Central Ohio shelter finds homes for people, pets
COLUMBUS, Ohio (WCMH) -- The number of people experiencing homelessness is at an all-time high in Franklin County.
The Community Shelter Board, a local nonprofit helping address the issue, predicts it will only get worse because of a lack of affordable housing.
The success stories of people getting out of homelessness and into housing are few and far between. However, one Columbus shelter is trying to reverse that trend. In the last month the shelter founder has been able to get three people into housing.
3rd Shift Warming Cooling Center is open 24/7, accepts pets and is a space for those who may have been kicked out of other shelters. The goal is to help everyone they can, and their model is paying off.
"I didn't know that this shelter was going to be my turning point,” 3rd Shift client Malcolm Dawson said. “I didn't know, I assumed another problem and another amount of days and it wasn't.”
Dawson and his dog Reese have been without a home for the last three years.
"Sometimes I would be incarcerated at Jackson Pike for a month or two,” he said. “I used to walk the streets around summertime to fall.”
He says this took a toll.
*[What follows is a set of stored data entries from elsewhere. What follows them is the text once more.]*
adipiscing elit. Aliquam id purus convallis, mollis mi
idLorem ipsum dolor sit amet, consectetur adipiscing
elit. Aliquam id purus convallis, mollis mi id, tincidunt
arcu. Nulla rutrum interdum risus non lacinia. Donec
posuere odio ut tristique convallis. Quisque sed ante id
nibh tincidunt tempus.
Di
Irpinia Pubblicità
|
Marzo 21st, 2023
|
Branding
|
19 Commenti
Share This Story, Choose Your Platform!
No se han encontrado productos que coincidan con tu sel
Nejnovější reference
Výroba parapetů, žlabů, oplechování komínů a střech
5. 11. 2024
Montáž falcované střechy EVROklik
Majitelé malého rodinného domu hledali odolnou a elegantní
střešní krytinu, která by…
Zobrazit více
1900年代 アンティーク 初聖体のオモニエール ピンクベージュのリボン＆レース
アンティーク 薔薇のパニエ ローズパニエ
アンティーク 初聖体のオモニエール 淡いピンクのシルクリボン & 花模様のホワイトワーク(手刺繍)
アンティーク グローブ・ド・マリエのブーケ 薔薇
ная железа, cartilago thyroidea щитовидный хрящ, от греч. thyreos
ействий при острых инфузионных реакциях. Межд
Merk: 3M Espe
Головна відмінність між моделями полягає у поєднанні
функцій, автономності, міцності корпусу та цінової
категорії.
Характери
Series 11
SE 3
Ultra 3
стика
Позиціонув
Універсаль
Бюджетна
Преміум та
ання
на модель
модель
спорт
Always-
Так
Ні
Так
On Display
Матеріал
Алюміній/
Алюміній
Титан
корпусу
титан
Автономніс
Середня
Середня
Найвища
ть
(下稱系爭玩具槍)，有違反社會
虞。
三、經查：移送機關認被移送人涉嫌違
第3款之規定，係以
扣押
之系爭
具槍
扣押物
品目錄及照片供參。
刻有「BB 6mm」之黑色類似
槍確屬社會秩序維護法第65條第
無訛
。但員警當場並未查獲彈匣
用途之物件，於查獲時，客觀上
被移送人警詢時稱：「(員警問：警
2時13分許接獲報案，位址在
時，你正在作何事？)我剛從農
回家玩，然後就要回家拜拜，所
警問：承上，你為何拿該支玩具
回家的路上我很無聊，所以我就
He struggled with his mental health and was kicked out of multiple shelters.
"It's created like anger and just sort I want to like yell or feel like I need to do something," Dawson said.
Then he found 3rd Shift, which takes in pets and ides supplies and support services. Dawson got a job and with the help of 3rd Shift, found a home.
"We partner with Maryhaven, that does housing, also with the community health workers that I have here as well that comes to help the guest with housing, food stamps, medical. We also have an in-house mental health intrinsic," founder and CEO of 3rd Shift Warming Cooling Center Jasmine Franklin said.
Dawson’s story is one that we don’t hear often with the housing crisis. Since last year, homelessness has risen 3.3% across Ohio.
Of the states that surround it, Ohio has the second highest population of homeless individuals, just behind Pennsylvania, and about 2,000 more than Michigan, according to the U.S. Department of Housing and Urban Development.
"I get mainly the people that's been coming from the campgrounds and stuff since they’ve been closing down," Franklin said.
Just a month with 3rd Shift has helped Dawson beat the housing odds and get a roof over his head.
"I just feel so much peace," Dawson said.
A report released by the U.S. Department of Housing and Urban Development outlines how numbers compare across the United States.